During the spring of 1944, the Allies received more explicit information about the process of mass murder by gassing carried out at Auschwitz-Birkenau. On some days as many as 10,000 people were murdered in its gas chambers. In desperation, Jewish organizations made various proposals to halt the extermination process and rescue Europe's remaining Jews. A few Jewish leaders called for the bombing of the Auschwitz gas chambers; others opposed it. Like some Allied officials, both sides feared the death toll or the German propaganda that might exploit any bombing of the camp's prisoners. No one was certain of the results.

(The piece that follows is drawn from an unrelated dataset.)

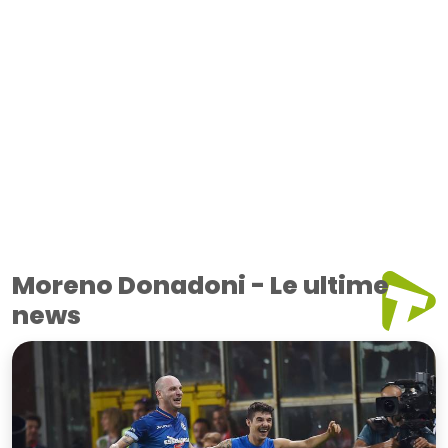
Moreno Donadoni - Le ultime
news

Even after Anglo-American air forces developed the capacity to hit targets in Silesia (where the Auschwitz complex was located) in July 1944, US authorities decided not to bomb Auschwitz. American officials explained this decision in part with a technical argument that their aircraft did not have the capacity to conduct air raids on such targets with sufficient accuracy, and in part with a strategic argument that the Allies were committed to bombing exclusively military targets in order to win the war as quickly as possible.

Selection of Hungarian Jews at the Auschwitz-Birkenau killing center.Allied bombardment of Auschwitz-Birkenau in mid-July 1944 would not have saved the approximately 310,000 Hungarian Jews whom the Germans had killed upon arrival at the killing center between May 15 and July 11, 1944. Moreover, barracks located not far from the gas chambers at Birkenau housed 51,117 prisoners (31,406 of them women and children).

In the summer and fall of 1944, the World Jewish Congress and the War Refugee Board (WRB) forwarded requests to bomb Auschwitz to the US War Department. These requests were denied. On August 14, John J. McCloy, Assistant Secretary of War, advised that “such an operation could be executed only by the diversion of considerable air support…now engaged in decisive operations elsewhere and would in any case be of such doubtful efficacy that it would not warrant the use of our resources.” Yet within a week, the US Army Air Force carried out a heavy bombing of the I.G. Farben synthetic oil and rubber (Buna) works near Auschwitz III—less than five miles from the Auschwitz-Birkenau killing center.

For prisoners in the Auschwitz complex, the bombs dropping nearby gave hope. One survivor later recalled:

“We were no longer afraid of death; at any rate not of that death. Every bomb that exploded filled us with joy and gave us new confidence in life.”

In subsequent decades, the Allied decision not to bomb the gas chambers in or the rail lines leading to Auschwitz-Birkenau has been a source of sometimes bitter debate. Proponents of bombing continue to argue that such an action, while it might have killed some prisoners, could have slowed the killing operations and perhaps ultimately saved lives.